- [Given data]
== == ==
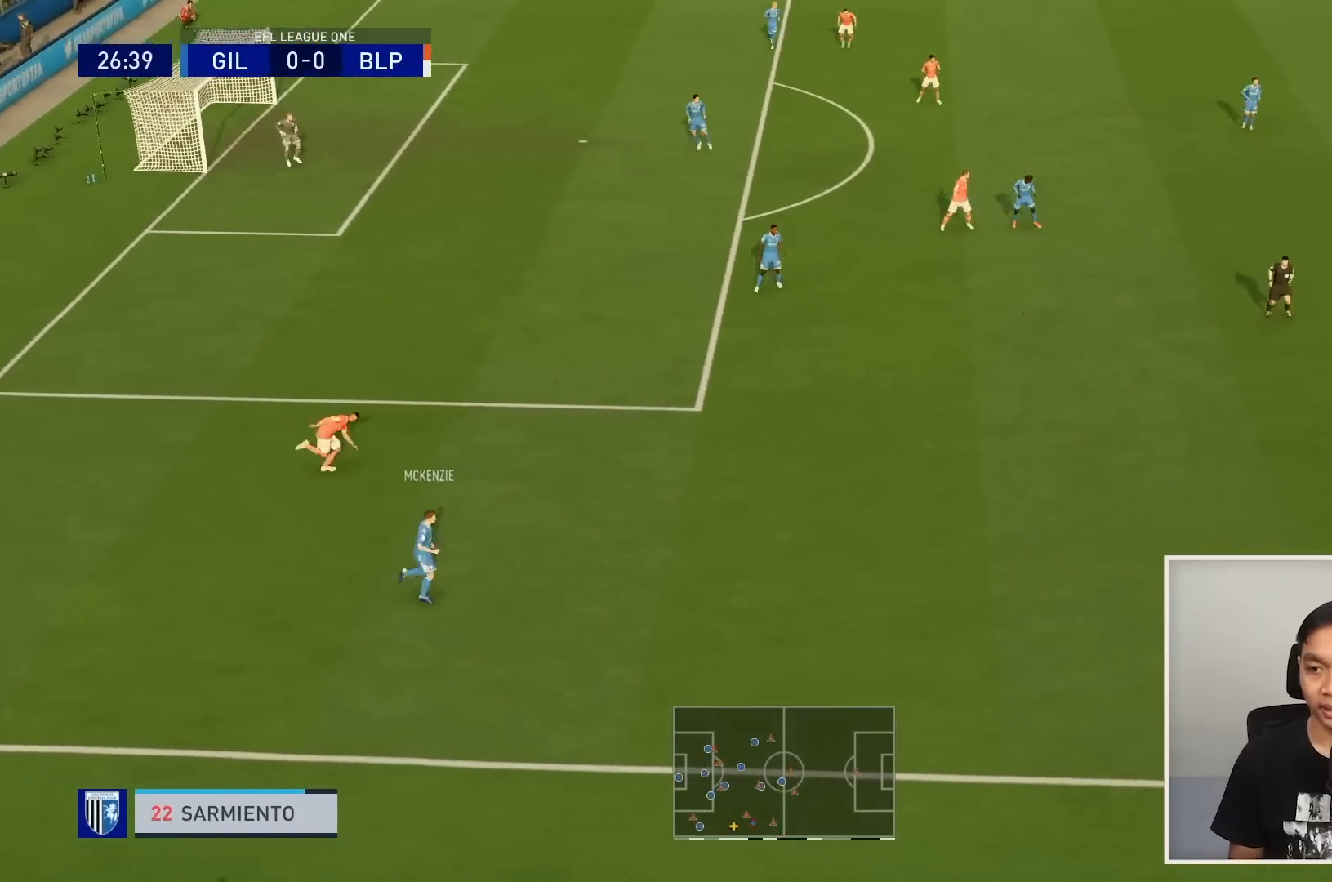
{"buttons": [], "left_stick": "up-left", "right_stick": "center", "events": [[134, "left_stick", "up"], [234, "left_stick", "up-left"]]}
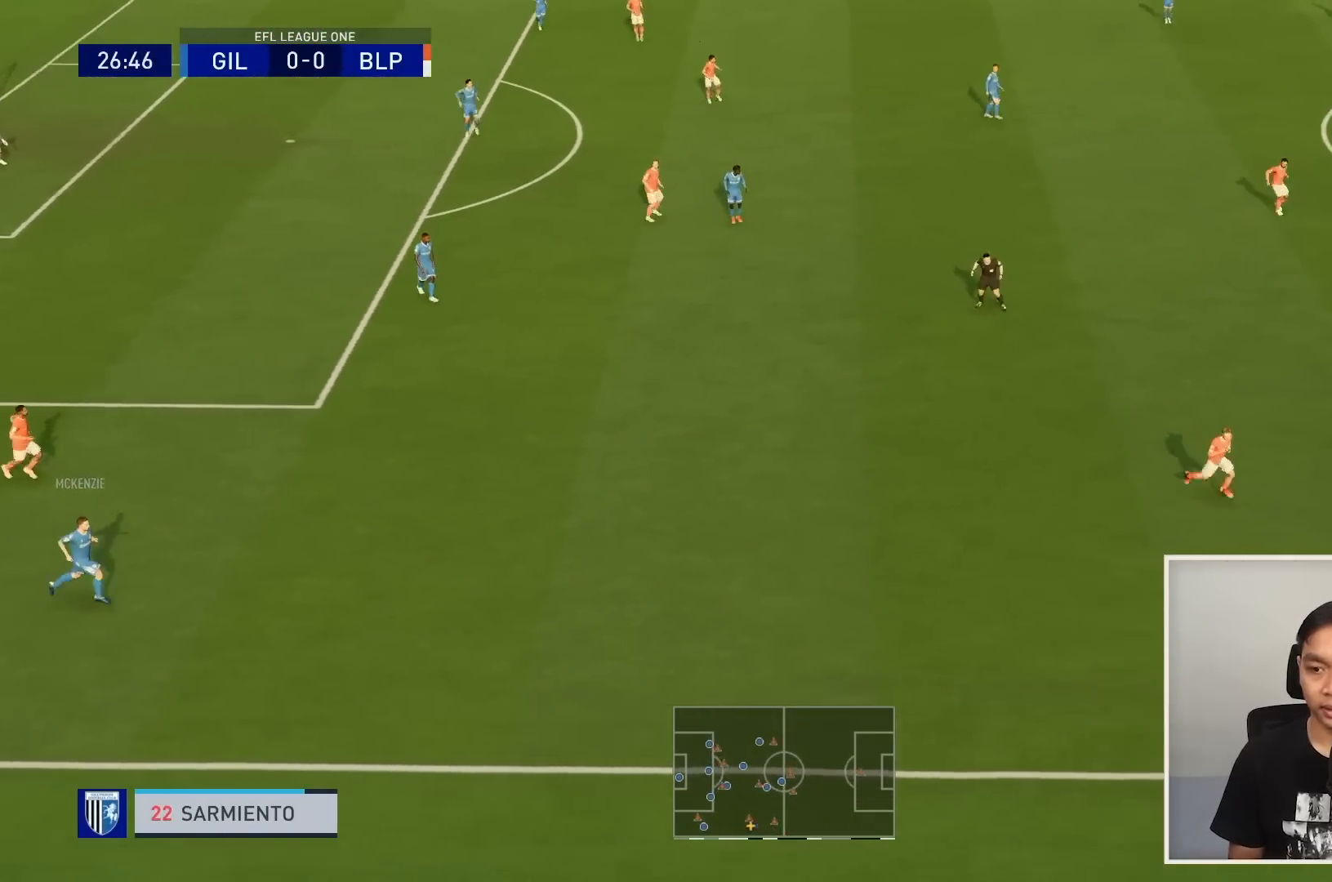
{"buttons": [], "left_stick": "down-left", "right_stick": "center", "events": [[133, "left_stick", "down-left"], [233, "R1", "down"], [434, "R1", "up"]]}
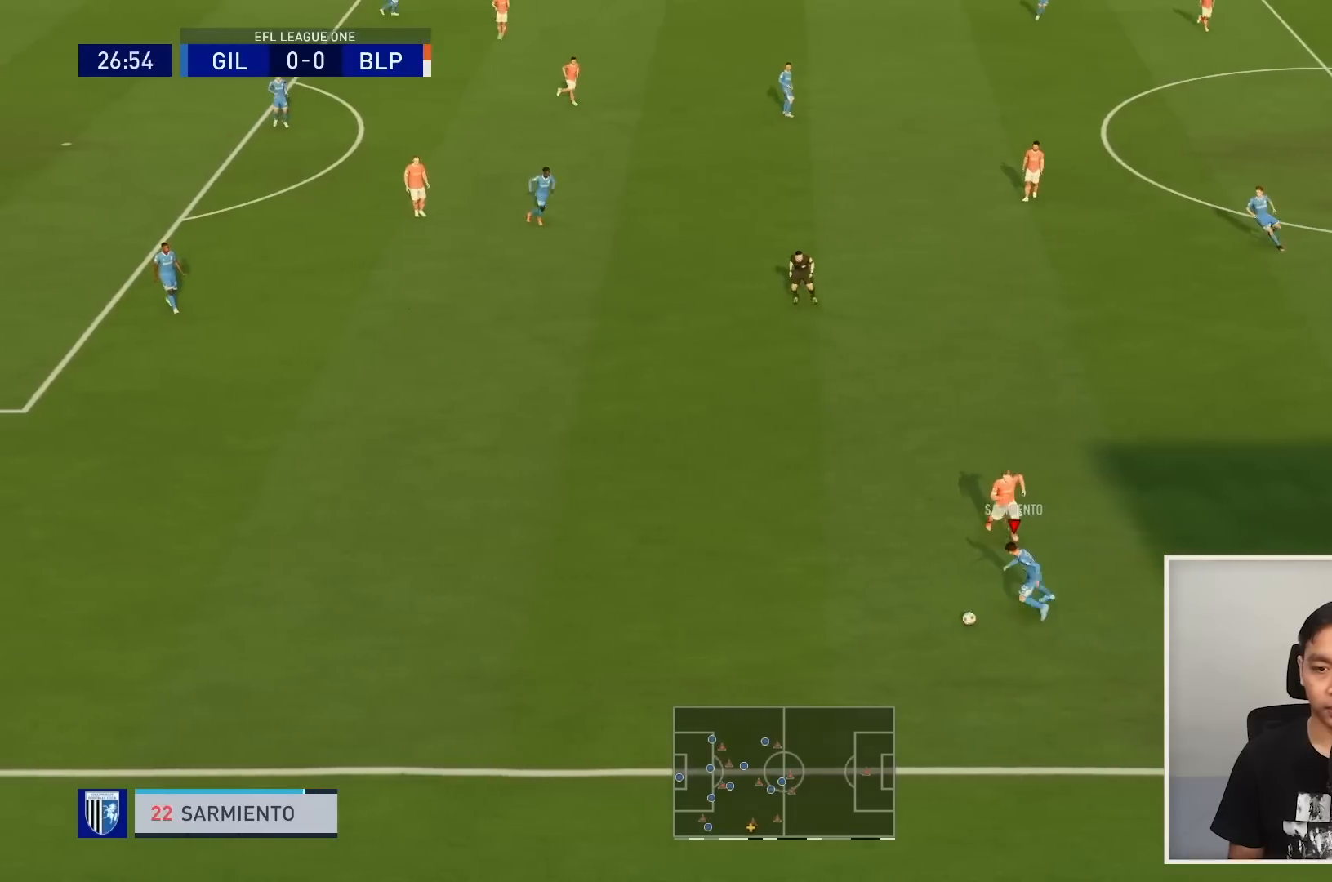
{"buttons": [], "left_stick": "up-left", "right_stick": "center", "events": [[100, "left_stick", "up-left"]]}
== == ==
- [Goal of the exercise]
All of the material above should be output exactly, with the pictures left behind.

- [Written answer]
{"buttons": [], "left_stick": "up-left", "right_stick": "center", "events": [[134, "left_stick", "up"], [234, "left_stick", "up-left"]]}
{"buttons": [], "left_stick": "down-left", "right_stick": "center", "events": [[133, "left_stick", "down-left"], [233, "R1", "down"], [434, "R1", "up"]]}
{"buttons": [], "left_stick": "up-left", "right_stick": "center", "events": [[100, "left_stick", "up-left"]]}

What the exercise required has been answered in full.